Start of Data provided

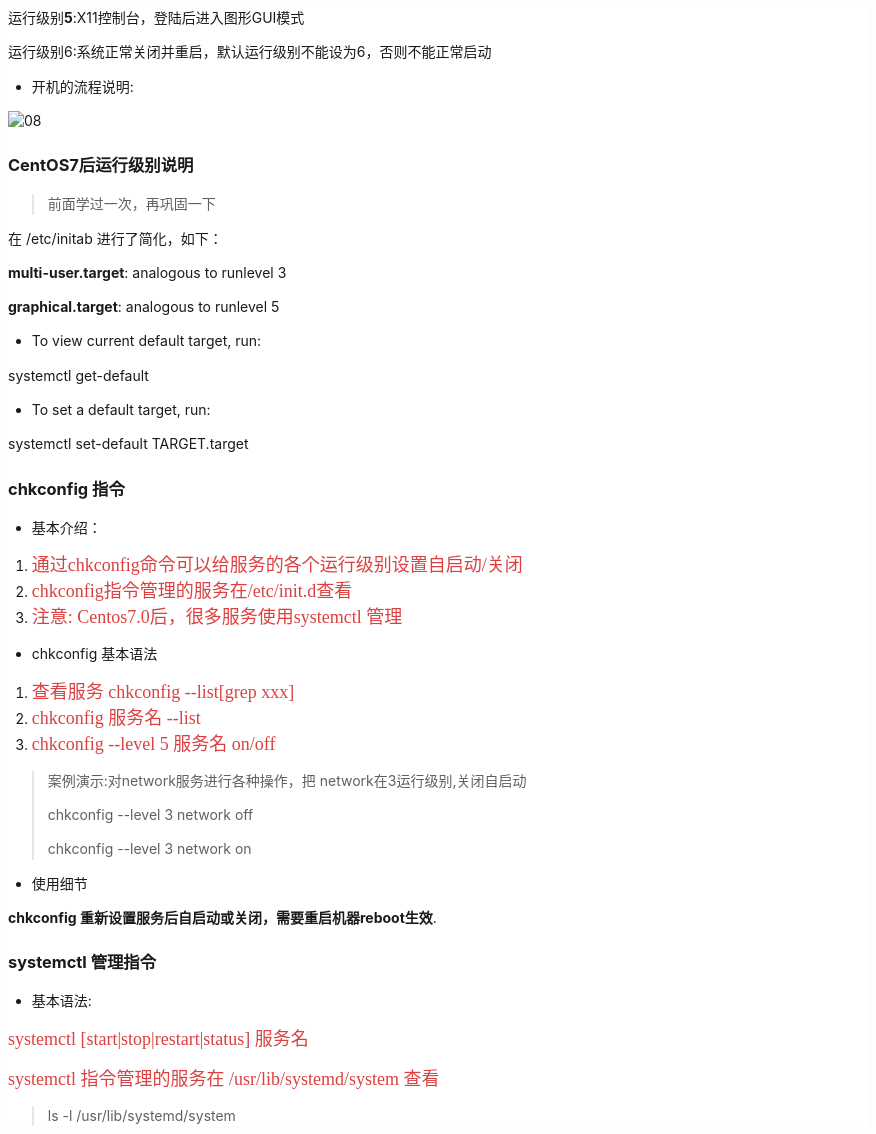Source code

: 运行级别**5**:X11控制台，登陆后进入图形GUI模式

运行级别6:系统正常关闭并重启，默认运行级别不能设为6，否则不能正常启动

+ 开机的流程说明:

![08](https://jsd.cdn.zzko.cn/gh/xustudyxu/image-hosting@master/studynotes/Linux/images/12/08.png)

### CentOS7后运行级别说明

> 前面学过一次，再巩固一下

在 /etc/initab 进行了简化，如下：

**multi-user.target**: analogous to runlevel 3

**graphical.target**: analogous to runlevel 5

+ To view current default target, run:

systemctl get-default

+ To set a default target, run:

systemctl set-default TARGET.target

### chkconfig 指令

+ 基本介绍：

1. <font color=#DC4040 size=4 face="黑体">通过chkconfig命令可以给服务的各个运行级别设置自启动/关闭</font>
2. <font color=#DC4040 size=4 face="黑体">chkconfig指令管理的服务在/etc/init.d查看</font>
3. <font color=#DC4040 size=4 face="黑体">注意: Centos7.0后，很多服务使用systemctl 管理</font>

+ chkconfig 基本语法

1. <font color=#DC4040 size=4 face="黑体">查看服务        chkconfig     --list[grep xxx]</font>
2. <font color=#DC4040 size=4 face="黑体">chkconfig      服务名           --list</font>
3. <font color=#DC4040 size=4 face="黑体">chkconfig      --level      5     服务名    on/off</font>

> 案例演示:对network服务进行各种操作，把 network在3运行级别,关闭自启动
>
> chkconfig --level 3 network off
>
> chkconfig --level 3 network on

+ 使用细节

**chkconfig 重新设置服务后自启动或关闭，需要重启机器reboot生效**.

### systemctl 管理指令

+ 基本语法:

<font color=#DC4040 size=4 face="黑体">systemctl   [start|stop|restart|status]  服务名</font>

<font color=#DC4040 size=4 face="黑体">systemctl 指令管理的服务在 /usr/lib/systemd/system 查看</font>

> ls -l /usr/lib/systemd/system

End of Data provided

Goal of the exercise | The answer should consist of every line from the listing above that includes the word "color".

Solution for this exercise |
1. <font color=#DC4040 size=4 face="黑体">通过chkconfig命令可以给服务的各个运行级别设置自启动/关闭</font>
2. <font color=#DC4040 size=4 face="黑体">chkconfig指令管理的服务在/etc/init.d查看</font>
3. <font color=#DC4040 size=4 face="黑体">注意: Centos7.0后，很多服务使用systemctl 管理</font>
1. <font color=#DC4040 size=4 face="黑体">查看服务        chkconfig     --list[grep xxx]</font>
2. <font color=#DC4040 size=4 face="黑体">chkconfig      服务名           --list</font>
3. <font color=#DC4040 size=4 face="黑体">chkconfig      --level      5     服务名    on/off</font>
<font color=#DC4040 size=4 face="黑体">systemctl   [start|stop|restart|status]  服务名</font>
<font color=#DC4040 size=4 face="黑体">systemctl 指令管理的服务在 /usr/lib/systemd/system 查看</font>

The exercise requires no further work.